At the March meeting we will be discussing The God of Small Things by Arundhati Roy.

The books we will read through May 2019 are listed below.  The list has changed slightly, so do look it over.  If you have suggestions or comments, send them to tonilin@aol.com.

Please join us for the discussion.  Whether or not you have read the book you are welcome to participate.  We meet on the second Tuesday of each month.

March — Roy, Arundhati, The God of Small Things.  2008. 333 pp.

Compared favorably to the works of Faulkner and Dickens, Arundhati Roy’s modern classic is equal parts family saga, love story, and political drama. The seven-year-old twins Estha and Rahel see their world shaken irrevocably by the arrival of their beautiful young cousin, Sophie. It is an event that will lead to an illicit liaison and tragedies accidental and intentional, exposing “big things [that] lurk unsaid” in a country drifting dangerously toward unrest.
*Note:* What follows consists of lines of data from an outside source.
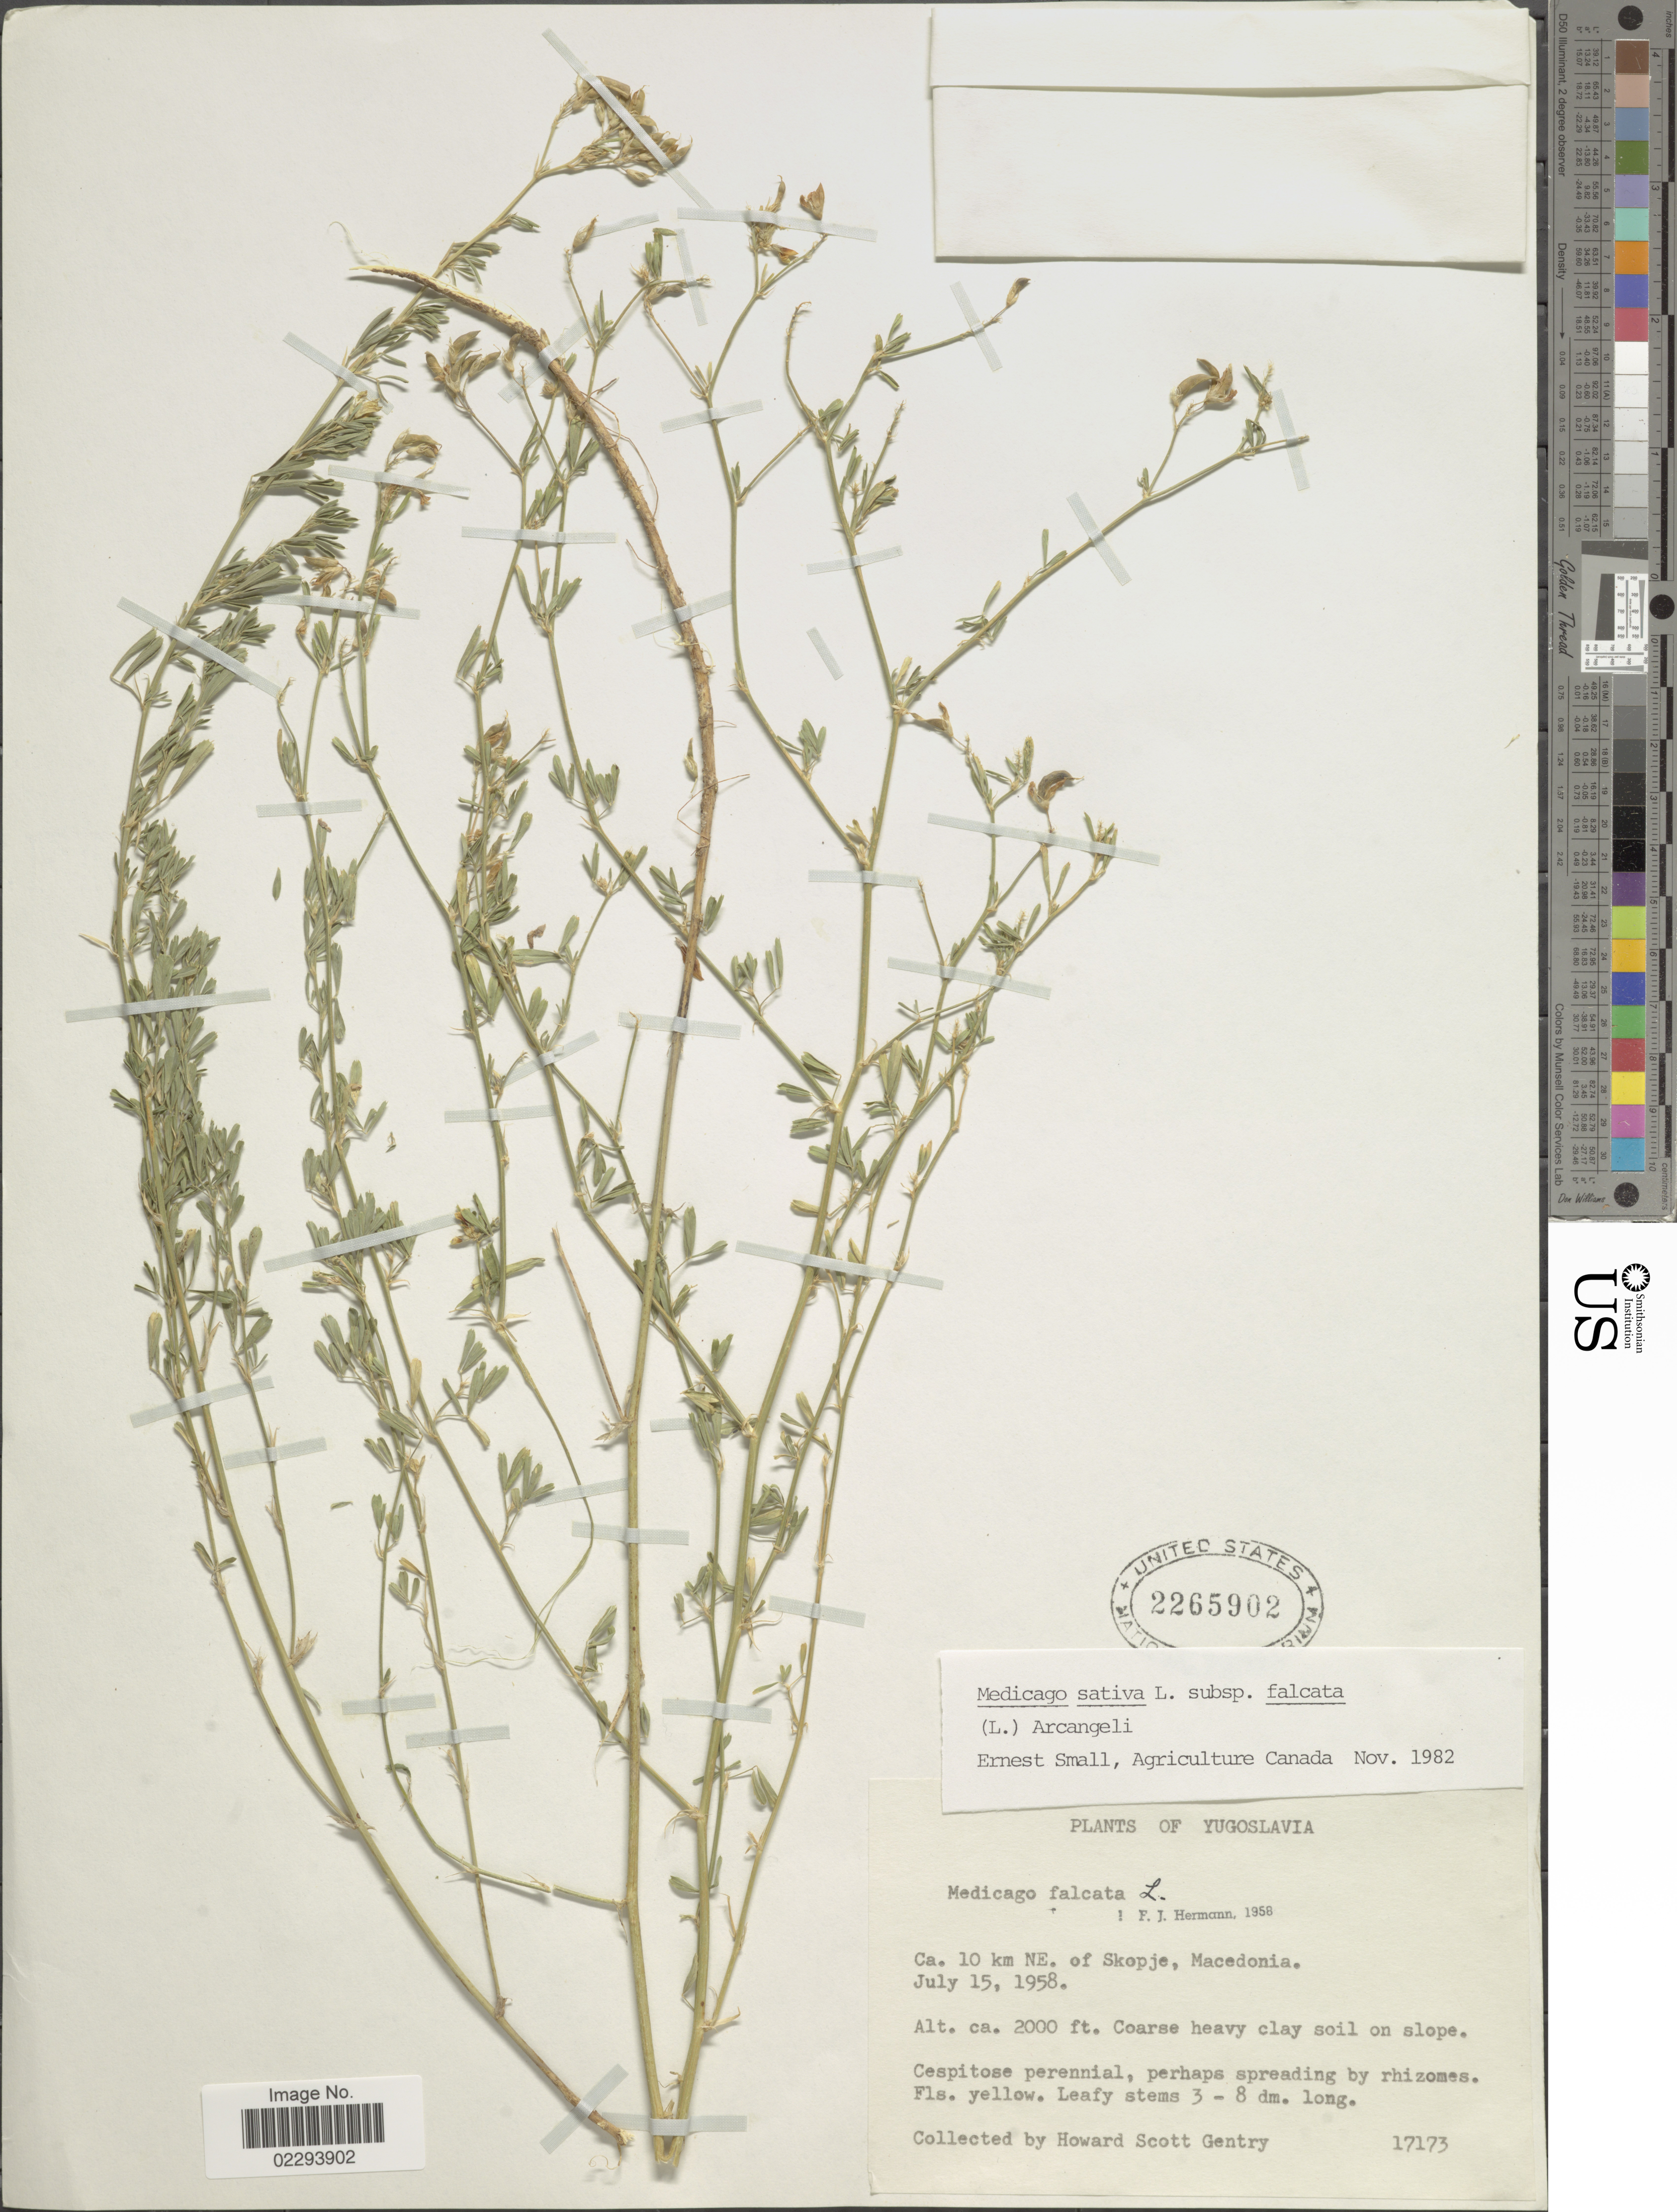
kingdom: Plantae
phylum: Tracheophyta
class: Magnoliopsida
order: Fabales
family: Fabaceae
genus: Medicago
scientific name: Medicago sativa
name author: L.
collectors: H. S. Gentry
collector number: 17173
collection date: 1958-07-15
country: North Macedonia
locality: Ca 10 km NE of Skopje, macedonia.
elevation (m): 610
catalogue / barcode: US 2265902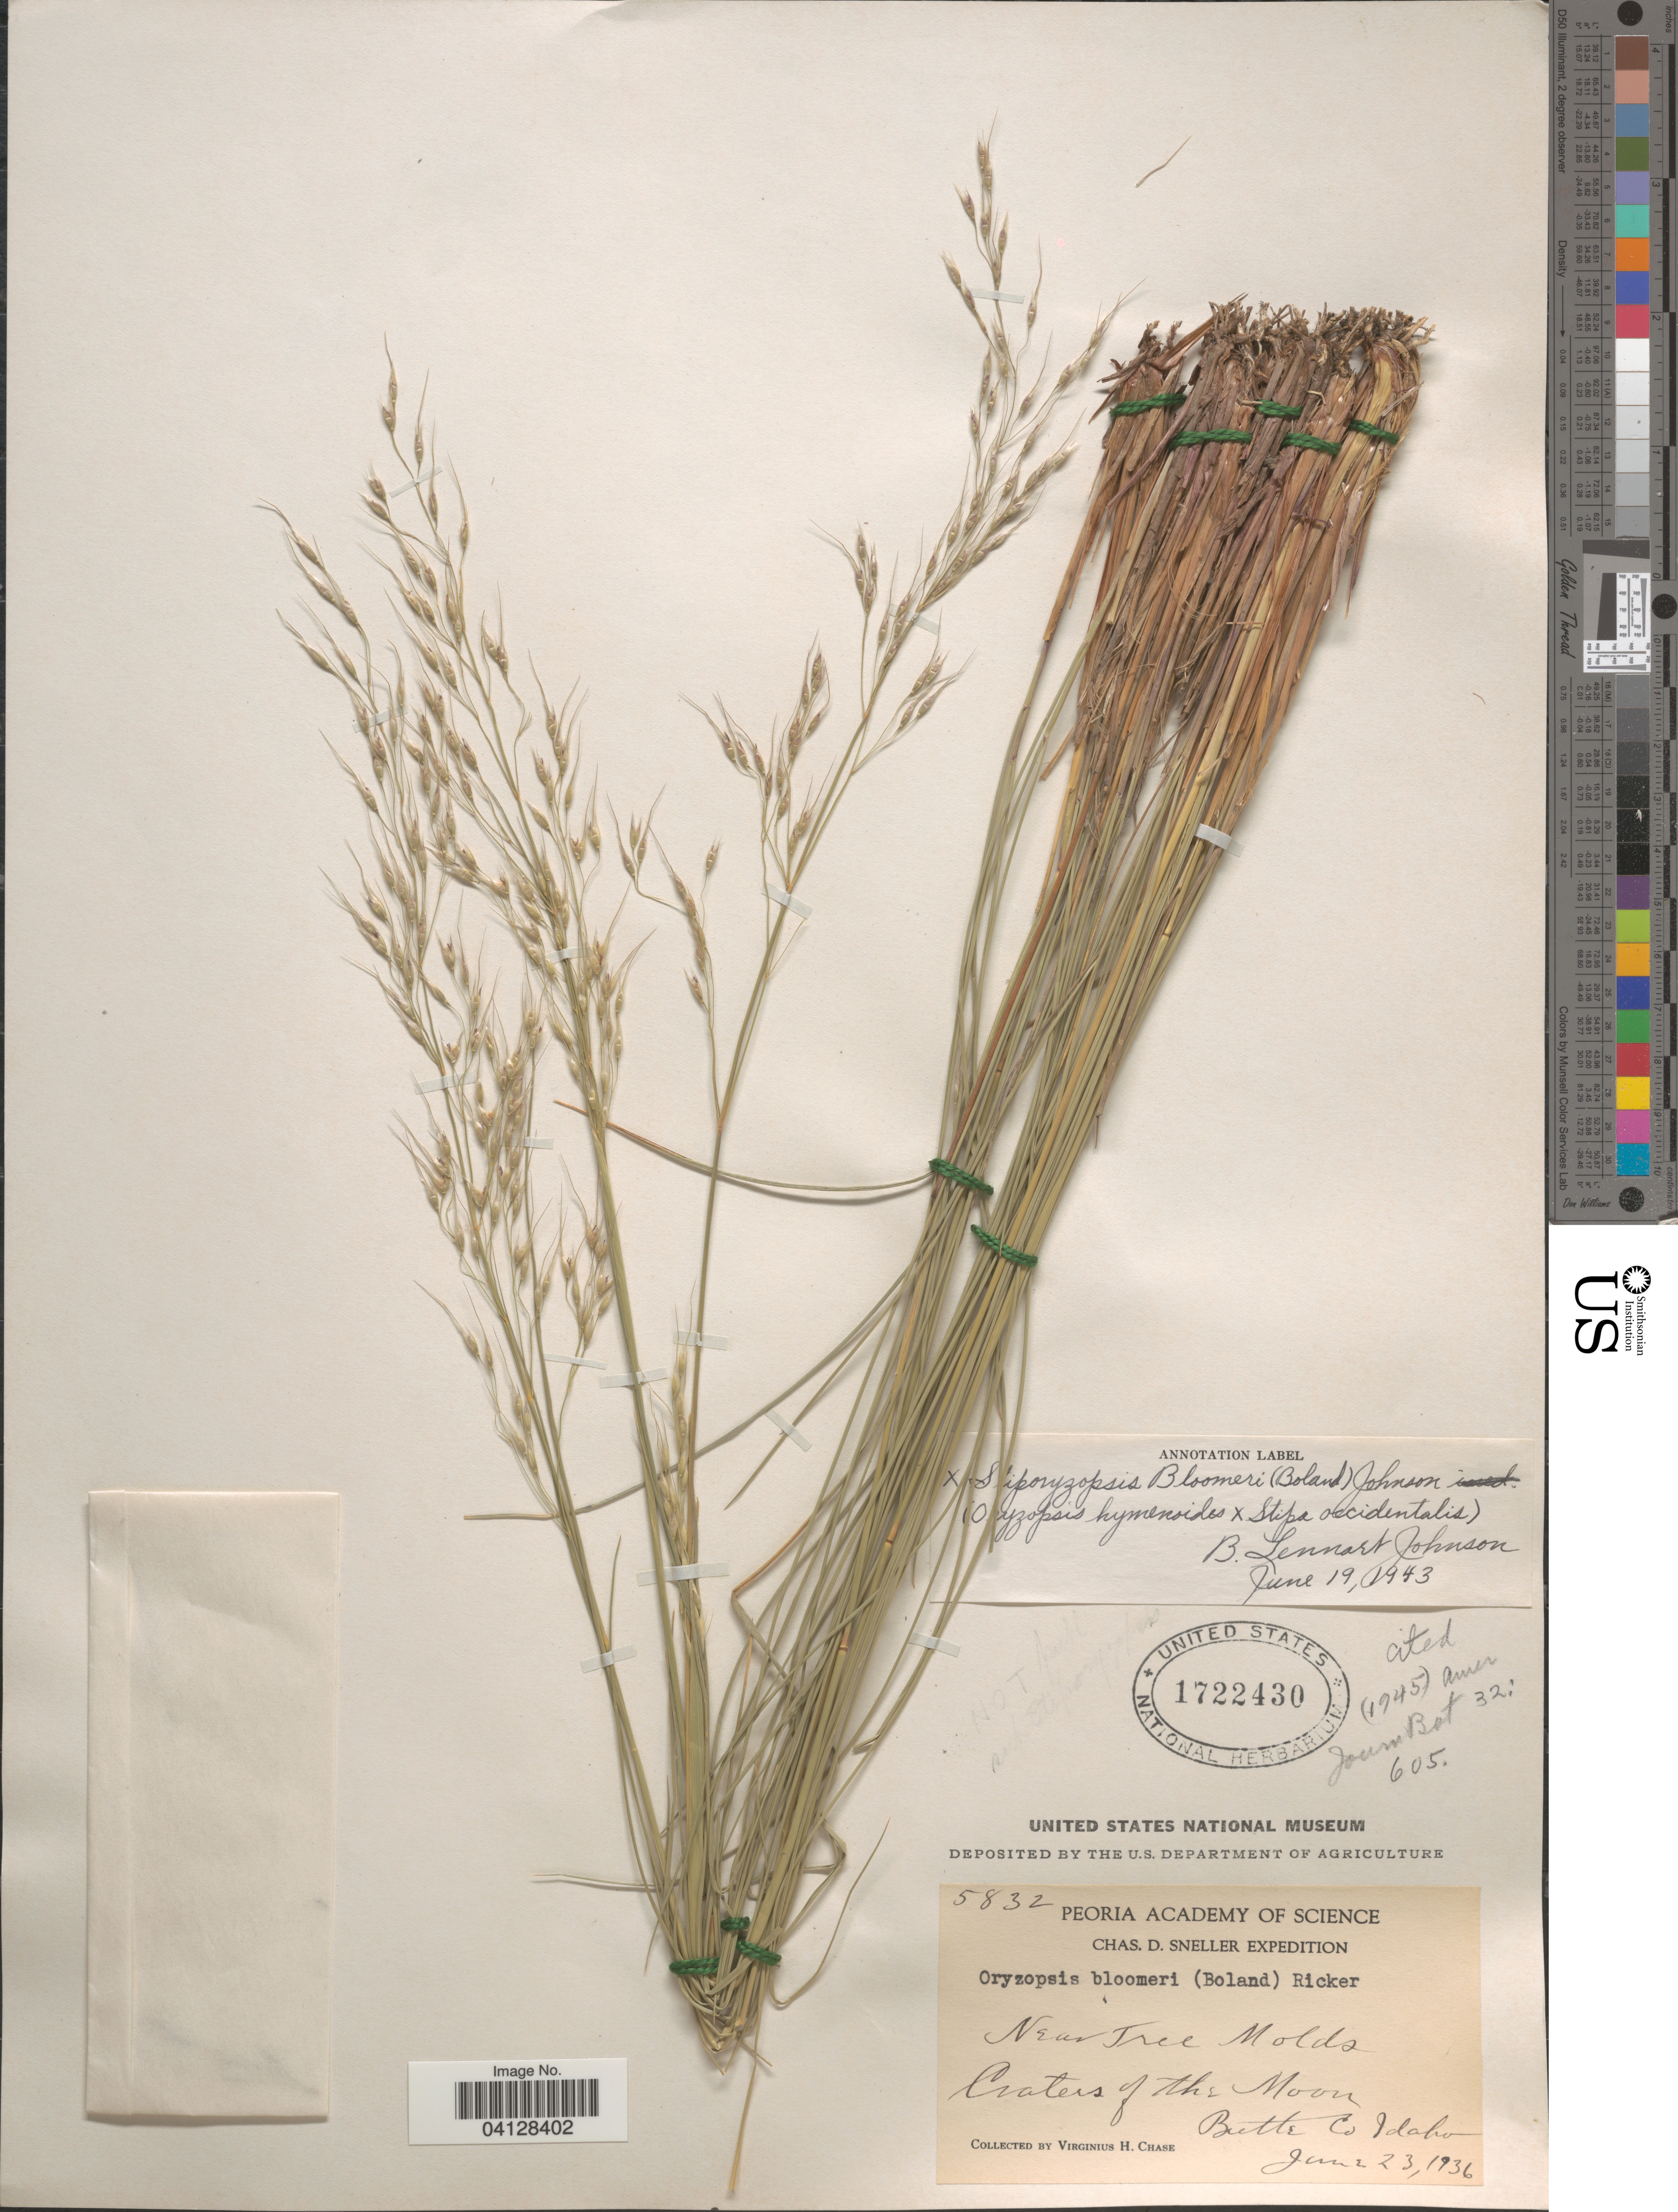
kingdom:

Lush, lyrical, and unnerving, The God of Small Thingsis an award-winning landmark that started for its author an esteemed career of fiction and political commentary that continues unabated.

April — Dubus III, Andre, Gone So Long, 2018. 444 pp.

May — Hope, Jahren. Lab Girl. New York: Vintage, 2017. 290 pp.

Acclaimed scientist Hope Jahren has built three laboratories in which she’s studied trees, flowers, seeds, and soil. Her first book is a treatise on plant life—but it is also so much more. Lab Girl is told through Jahren’s remarkable stories: about her childhood in rural Minnesota with an uncompromising mother and a father who encouraged hours of play in his classroom’s labs; about how she found a sanctuary in science, and learned to perform lab work done “with both the heart and the hands”; and about the inevitable disappointments but also the exhilarating discoveries of scientific work. Central is a relationship Jahren forged with a brilliant, wounded man, who becomes her lab partner and best friend. Their adventures in science take them from the Midwest across the U.S.  and back again, over the Atlantic to the ever-light skies of the North Pole and to tropical Hawaii, where she and her lab currently make their home.  Lab Girl opens your eyes to the beautiful, sophisticated mechanisms within every leaf, blade of grass, and flower petal.